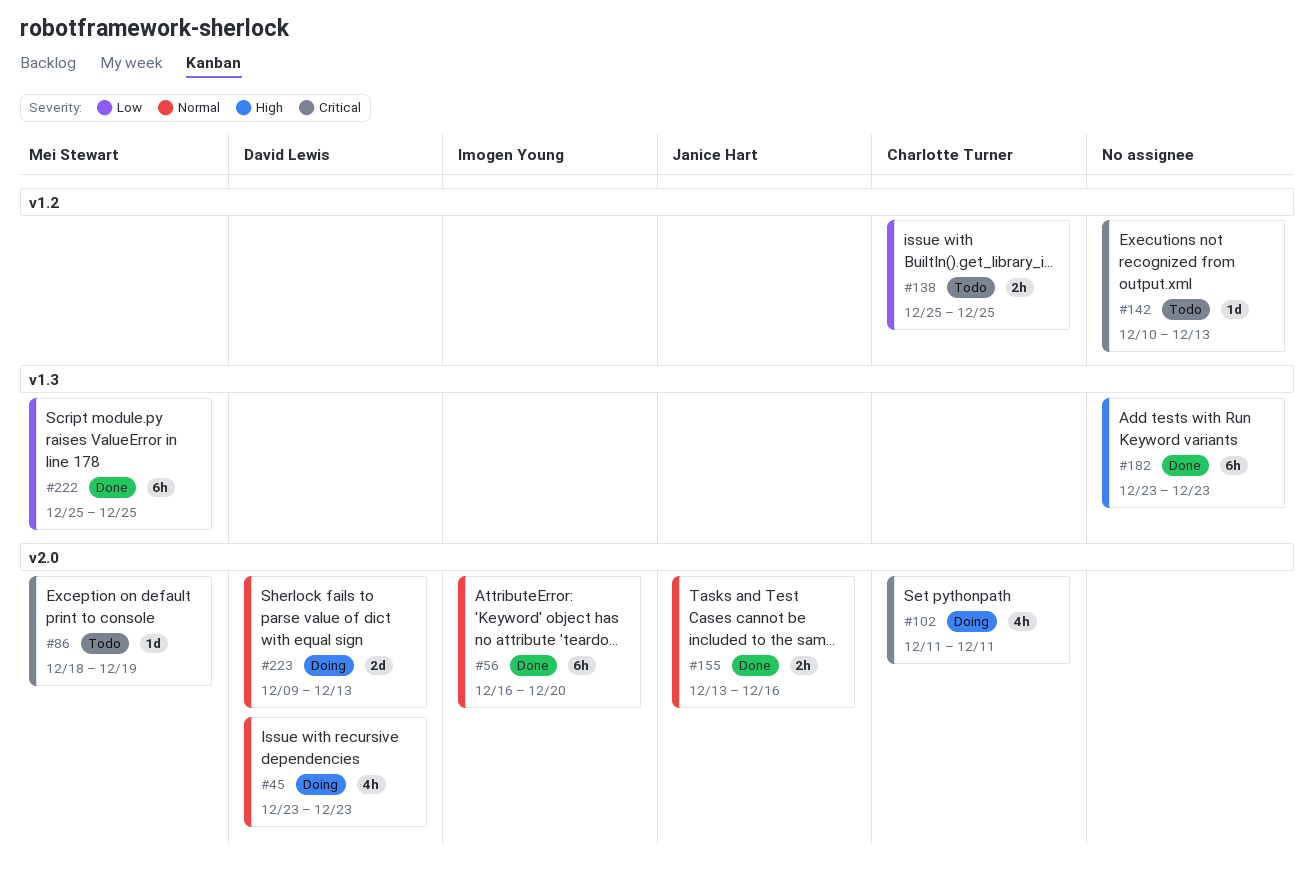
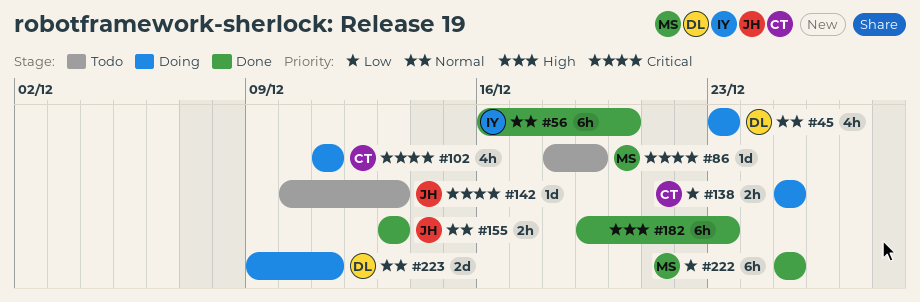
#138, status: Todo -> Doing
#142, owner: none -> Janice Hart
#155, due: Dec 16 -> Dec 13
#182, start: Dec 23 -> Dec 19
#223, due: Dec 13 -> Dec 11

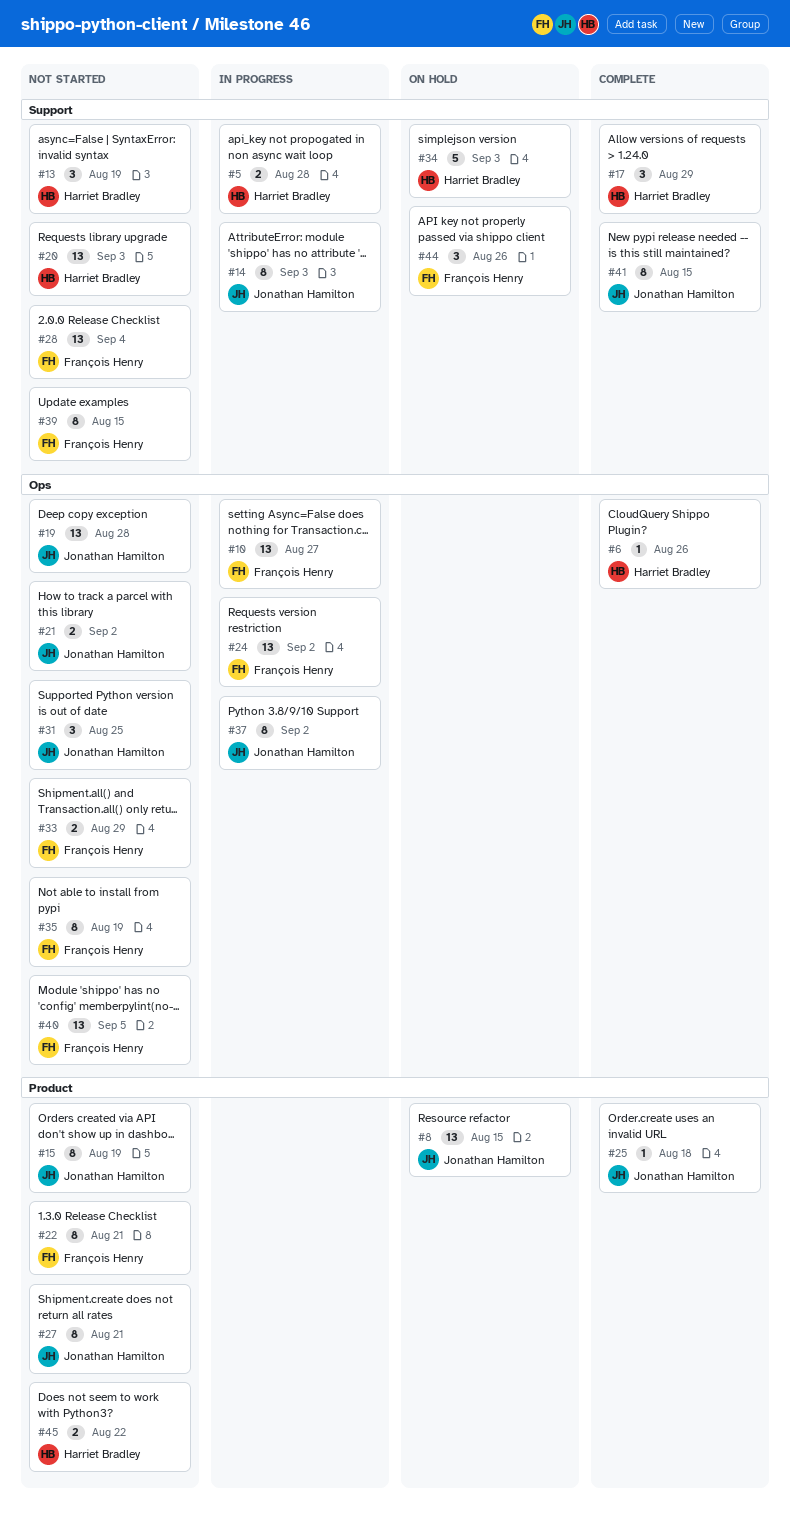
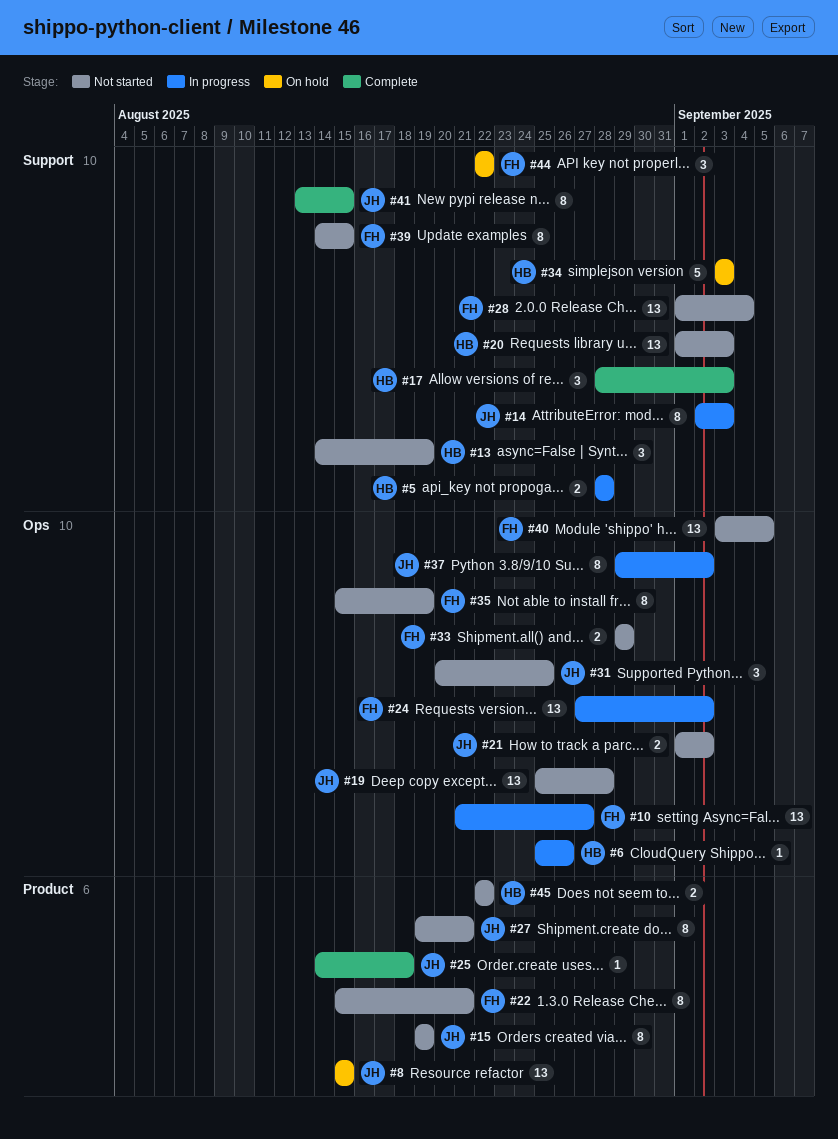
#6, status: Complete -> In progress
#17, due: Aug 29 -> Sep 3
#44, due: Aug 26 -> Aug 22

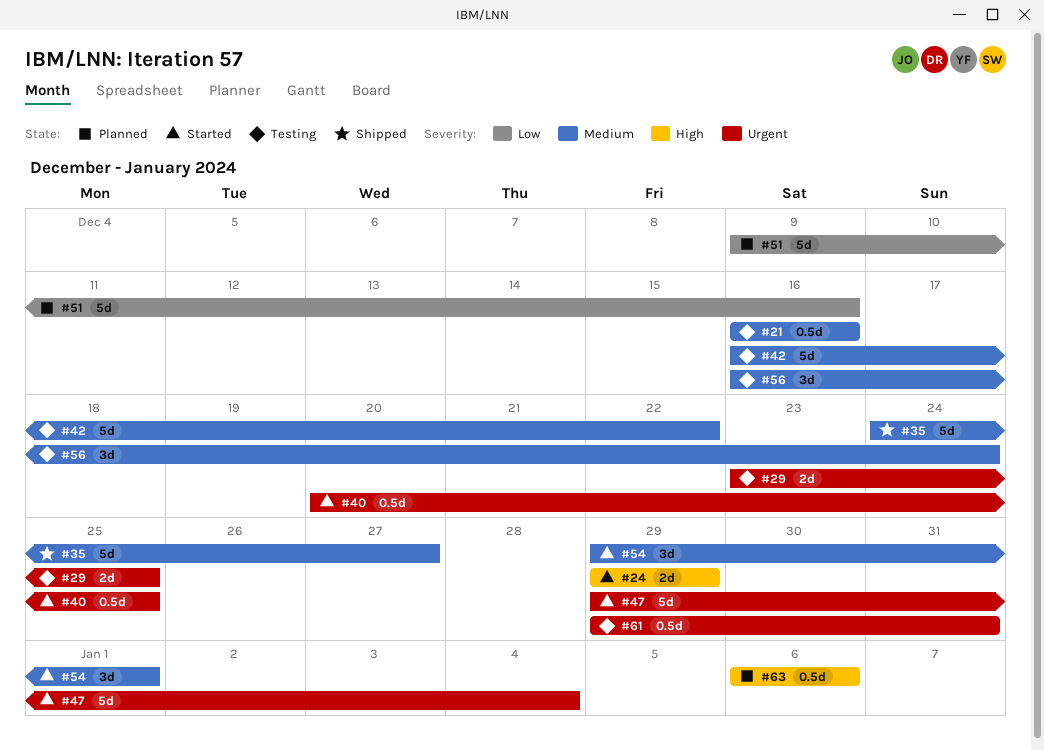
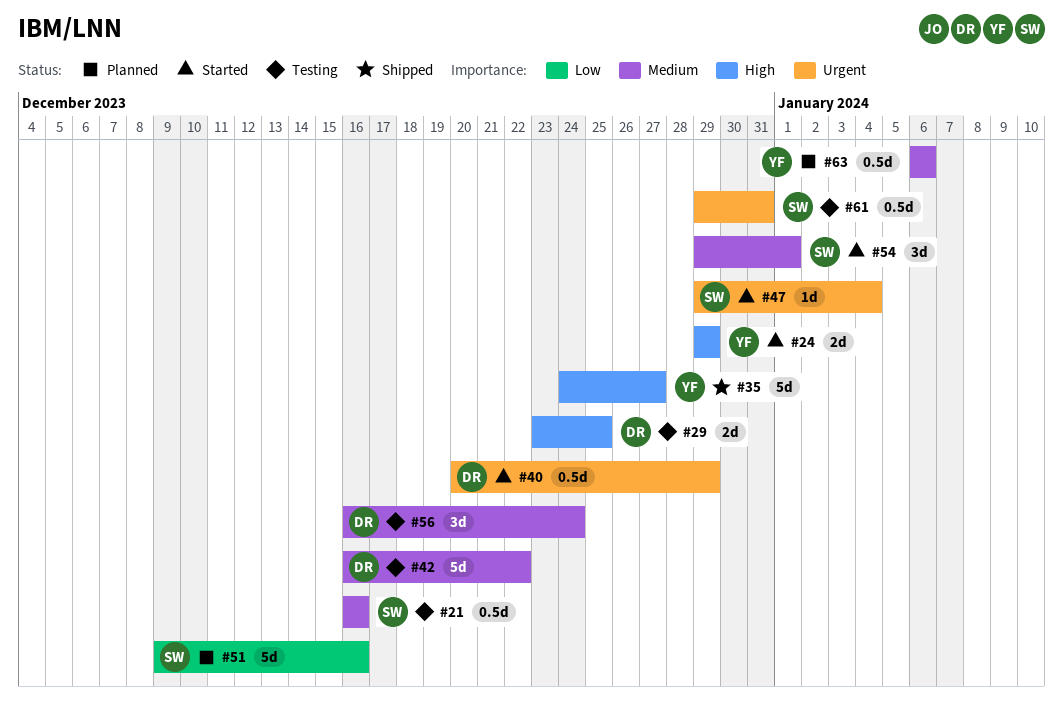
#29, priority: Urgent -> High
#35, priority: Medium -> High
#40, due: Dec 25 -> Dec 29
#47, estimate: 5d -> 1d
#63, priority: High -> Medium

Task goal
Return every line from the records above that holds the word "Medium".

Solved problem
#35, priority: Medium -> High
#63, priority: High -> Medium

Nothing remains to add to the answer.